Home » Iran-US Talks: Proxy Wars and Missile Programmes Stay Outside Geneva’s Nuclear Framework

Iran-US Talks: Proxy Wars and Missile Programmes Stay Outside Geneva’s Nuclear Framework

by admin477351

Iran drew a firm and explicit boundary around Tuesday’s indirect nuclear talks in Geneva, insisting that its ballistic missile programme and its support for allied militia groups across the region would not be discussed under any circumstances. This limitation defined the scope of the negotiations as strictly nuclear, even as the US and others have long sought to include these broader security concerns in any comprehensive agreement with Tehran.

Foreign Minister Araghchi confirmed after the session — described as more constructive than the first round — that both sides had agreed on guiding principles and would exchange draft texts before a third meeting in roughly two weeks. Within the nuclear scope that Iran had defined, the talks covered enrichment, stockpile management, IAEA access, and verification protocols.

Iran’s core nuclear offer included the dilution of its near-weapons-grade uranium and expanded cooperation with IAEA inspectors, including at sites damaged in recent US airstrikes. These proposals were framed as genuine confidence-building measures that demonstrated Iran’s commitment to a negotiated solution, provided that the US accepted the boundaries Tehran had established for the talks.

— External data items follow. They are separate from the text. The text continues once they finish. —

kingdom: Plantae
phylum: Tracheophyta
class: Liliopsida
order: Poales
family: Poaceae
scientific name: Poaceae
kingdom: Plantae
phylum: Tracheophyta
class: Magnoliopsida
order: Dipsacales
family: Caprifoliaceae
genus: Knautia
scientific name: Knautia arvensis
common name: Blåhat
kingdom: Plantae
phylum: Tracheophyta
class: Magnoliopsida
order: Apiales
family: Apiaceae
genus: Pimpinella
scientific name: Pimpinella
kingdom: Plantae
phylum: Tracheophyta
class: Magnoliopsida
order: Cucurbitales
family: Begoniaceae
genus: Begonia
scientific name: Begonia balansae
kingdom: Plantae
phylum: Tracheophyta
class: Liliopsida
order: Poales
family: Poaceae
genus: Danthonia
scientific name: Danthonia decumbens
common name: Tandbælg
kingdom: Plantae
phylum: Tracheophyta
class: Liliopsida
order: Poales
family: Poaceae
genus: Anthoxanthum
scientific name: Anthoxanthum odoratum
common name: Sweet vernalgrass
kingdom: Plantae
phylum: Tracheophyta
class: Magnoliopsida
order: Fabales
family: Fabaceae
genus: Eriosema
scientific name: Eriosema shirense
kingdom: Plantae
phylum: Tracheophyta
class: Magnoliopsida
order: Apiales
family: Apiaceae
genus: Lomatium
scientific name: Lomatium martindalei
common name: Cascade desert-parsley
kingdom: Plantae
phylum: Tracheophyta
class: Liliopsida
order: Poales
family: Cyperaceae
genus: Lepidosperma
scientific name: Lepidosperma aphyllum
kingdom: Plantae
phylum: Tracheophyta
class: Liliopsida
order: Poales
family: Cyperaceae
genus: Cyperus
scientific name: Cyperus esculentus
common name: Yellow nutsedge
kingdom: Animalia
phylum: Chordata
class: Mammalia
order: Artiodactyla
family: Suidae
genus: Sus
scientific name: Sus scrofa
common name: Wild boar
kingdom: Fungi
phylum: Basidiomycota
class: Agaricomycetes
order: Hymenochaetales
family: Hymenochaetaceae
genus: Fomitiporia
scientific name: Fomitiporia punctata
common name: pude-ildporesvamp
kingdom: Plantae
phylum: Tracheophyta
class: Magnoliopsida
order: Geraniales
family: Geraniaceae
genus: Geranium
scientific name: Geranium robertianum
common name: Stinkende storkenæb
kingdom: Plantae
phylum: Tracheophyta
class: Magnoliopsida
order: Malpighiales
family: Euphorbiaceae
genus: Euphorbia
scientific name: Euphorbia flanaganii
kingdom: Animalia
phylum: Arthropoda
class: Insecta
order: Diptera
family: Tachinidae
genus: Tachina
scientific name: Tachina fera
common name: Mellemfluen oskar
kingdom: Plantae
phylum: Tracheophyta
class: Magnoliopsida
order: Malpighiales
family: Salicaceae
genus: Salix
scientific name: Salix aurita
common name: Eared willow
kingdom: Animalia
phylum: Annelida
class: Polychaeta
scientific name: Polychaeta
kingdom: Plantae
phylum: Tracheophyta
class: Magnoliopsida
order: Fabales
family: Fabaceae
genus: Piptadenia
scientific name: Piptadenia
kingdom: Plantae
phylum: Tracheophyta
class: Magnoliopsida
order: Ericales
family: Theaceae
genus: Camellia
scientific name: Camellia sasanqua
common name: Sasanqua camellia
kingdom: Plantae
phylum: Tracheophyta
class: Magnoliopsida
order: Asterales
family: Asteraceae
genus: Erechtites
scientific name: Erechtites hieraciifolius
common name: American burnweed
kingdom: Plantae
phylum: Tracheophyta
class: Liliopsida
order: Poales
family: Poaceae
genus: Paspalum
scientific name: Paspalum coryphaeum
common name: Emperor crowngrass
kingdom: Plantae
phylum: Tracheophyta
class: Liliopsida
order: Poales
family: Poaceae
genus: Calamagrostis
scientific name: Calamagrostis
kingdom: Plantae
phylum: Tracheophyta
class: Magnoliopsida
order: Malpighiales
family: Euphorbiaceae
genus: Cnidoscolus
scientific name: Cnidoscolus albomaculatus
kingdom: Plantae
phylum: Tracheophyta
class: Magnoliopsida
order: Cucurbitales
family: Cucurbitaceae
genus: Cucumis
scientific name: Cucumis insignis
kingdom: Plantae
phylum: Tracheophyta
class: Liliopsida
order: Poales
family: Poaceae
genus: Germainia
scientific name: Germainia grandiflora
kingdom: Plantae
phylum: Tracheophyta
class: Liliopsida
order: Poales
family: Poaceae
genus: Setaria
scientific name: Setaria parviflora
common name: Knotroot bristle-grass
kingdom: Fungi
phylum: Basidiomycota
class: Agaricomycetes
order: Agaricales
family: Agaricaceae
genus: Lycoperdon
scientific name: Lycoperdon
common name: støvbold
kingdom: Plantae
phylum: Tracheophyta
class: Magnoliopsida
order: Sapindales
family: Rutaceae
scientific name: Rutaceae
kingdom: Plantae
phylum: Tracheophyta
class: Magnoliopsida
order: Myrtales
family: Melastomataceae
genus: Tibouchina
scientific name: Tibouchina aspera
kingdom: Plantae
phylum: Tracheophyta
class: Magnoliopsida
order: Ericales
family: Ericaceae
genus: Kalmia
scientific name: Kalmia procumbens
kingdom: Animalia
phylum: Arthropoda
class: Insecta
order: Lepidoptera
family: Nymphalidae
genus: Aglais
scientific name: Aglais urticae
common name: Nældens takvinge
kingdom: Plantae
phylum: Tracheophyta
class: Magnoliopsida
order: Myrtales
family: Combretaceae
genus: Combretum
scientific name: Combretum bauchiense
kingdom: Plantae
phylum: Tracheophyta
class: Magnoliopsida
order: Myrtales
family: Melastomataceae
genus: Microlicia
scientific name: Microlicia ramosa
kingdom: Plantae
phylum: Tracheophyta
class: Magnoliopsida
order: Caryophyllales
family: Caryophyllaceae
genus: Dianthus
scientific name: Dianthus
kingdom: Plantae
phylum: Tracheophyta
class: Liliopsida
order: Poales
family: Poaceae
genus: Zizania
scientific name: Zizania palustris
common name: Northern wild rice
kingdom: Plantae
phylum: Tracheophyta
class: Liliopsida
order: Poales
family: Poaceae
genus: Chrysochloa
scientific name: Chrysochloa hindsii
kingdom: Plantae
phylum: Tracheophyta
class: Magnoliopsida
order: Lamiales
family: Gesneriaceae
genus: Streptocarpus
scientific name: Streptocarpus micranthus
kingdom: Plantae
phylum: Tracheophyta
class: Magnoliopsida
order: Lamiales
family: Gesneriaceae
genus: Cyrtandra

The US had its own unresolved demands within the nuclear framework: specifically, a complete halt to domestic uranium enrichment — a condition Iran rejected outright. The two sides also differed on the duration of any temporary enrichment suspension and the precise scope of IAEA access, leaving several substantive issues to be addressed in the next round.

The regional context in which these nuclear-only talks were taking place was shaped precisely by the issues Iran refused to discuss. Iranian-supported militia groups were active across multiple countries, and Iran’s ballistic missile programme was a source of deep concern for Gulf states, Israel, and Western governments. Whether a nuclear-only deal — however well-crafted — could provide durable regional security remained an open and contested question.